There were bricklayers
and doctors, teen-agers and grandparents. What they seemed to have in
common was a
longing for relief from bad news about their political leaders, family
pressures and the
grind of work.
"I'm gathering
enough springtime energy to last me the whole year," said Maria de la Paz
Hernandez,
a 47-year-old
lawyer who perched near the pyramid's top. "The sun comes up all over the
world. It
will help me
to think positive thoughts always and to ask for blessings for all of humanity
and not just
for myself."
Nearby, Miguel
Angel Kirel Macedo, 36, a painter who said he had been drawn in recent
years to
pre-Hispanic
imagery, emerged serene from an hour of meditation. "Our physical bodies
activate an
energy which
is concentrated in the pyramid," he said.
With its many
enigmas, Teotihuacan is an appropriate setting for religious quest. After
a century of
excavation,
it is not known exactly who lived here, what language they spoke or all
the gods they
worshipped.
But the Mexicans
here did not seem worried about the specifics of the cultures they sought
to
recontact. Magdalena
Perez, 40, a merchant, said she brought her two daughters to the equinox
festivities
"to make sure they understand our Mayan past." The Maya did thrive in Mexico,
but
hundreds of
miles to the south of Teotihuacan.
Instead of scientific
inquiry, the day brought a glorious potpourri of religions and re-creations
of an
idealized past.
At 6:46 a.m., when the sun burst out from behind the black hills circling
the ruin, a
group of residents
from surrounding villages who called themselves Tlahuizcalpantecutli (a
phrase
said to mean
"followers of the lord of the star of dawn" in some pre-Hispanic language)
held a
welcoming ceremony
at the pyramid's summit.
They blew on
conch shells, held up braziers of fire and copal incense and played on
drums. On a
cloth altar
they laid out amaranth seeds, corn kernels and black beans for Tonatiuh,
a sun deity.
"We make these
offerings to open the doors of the cosmos and receive this great sacred
illumination
in our hearts,"
said Ricardo Cervantes Cervantes, a taxi driver who led the proceedings.
A long line formed
for a spiritual healer in a tall black hat who waved a cluster of feathers
and recited
prayers to cleanse
his patients.
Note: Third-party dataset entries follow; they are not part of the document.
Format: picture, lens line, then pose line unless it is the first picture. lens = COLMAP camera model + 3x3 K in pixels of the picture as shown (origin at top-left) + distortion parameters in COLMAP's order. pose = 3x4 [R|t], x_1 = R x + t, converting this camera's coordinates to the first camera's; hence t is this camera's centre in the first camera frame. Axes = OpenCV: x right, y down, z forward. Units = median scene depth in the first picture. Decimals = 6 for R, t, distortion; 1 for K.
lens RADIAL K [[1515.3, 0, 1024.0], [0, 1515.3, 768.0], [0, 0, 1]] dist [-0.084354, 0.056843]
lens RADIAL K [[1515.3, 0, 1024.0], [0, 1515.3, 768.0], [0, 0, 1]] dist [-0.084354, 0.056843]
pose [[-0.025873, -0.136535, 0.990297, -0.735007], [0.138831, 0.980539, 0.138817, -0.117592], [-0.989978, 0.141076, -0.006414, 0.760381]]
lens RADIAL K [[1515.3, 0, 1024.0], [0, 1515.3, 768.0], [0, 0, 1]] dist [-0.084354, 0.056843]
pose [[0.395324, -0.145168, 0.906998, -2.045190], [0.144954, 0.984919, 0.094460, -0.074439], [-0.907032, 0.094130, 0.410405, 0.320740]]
Humberto Garcia Lopez, a 20-year-old student, wept after
the
purification
rite. He said he hoped it would bring peace to his family, torn by fights
between his two
teen-age brothers
and his father.
At the foot of
the pyramid, dancers in ostrich feather headdresses and loincloths performed
an Aztec
ritual, although
the Aztecs lived in Teotihuacan. A few feet away, a determined Catholic
priest
celebrated a
traditional Sunday morning Mass for a small contingent.
In fact, the
last time Mexicans gathered in these numbers was when Pope John Paul II
visited in
January. Many
of the visitors here said they had also been in the streets to see the
pope. They saw
no tension between
his strict Catholic teachings and their choice to spend a day garnering
strength
from the sun.
"We were sent
here by God," said Cruz Villegas Diaz, 46, a truck driver who led a delegation
of
Christians to
greet the equinox. "Our Lord will spill His light down on us and fortify
the outer physical
wrapping of
our bodies to deepen our spiritual faith."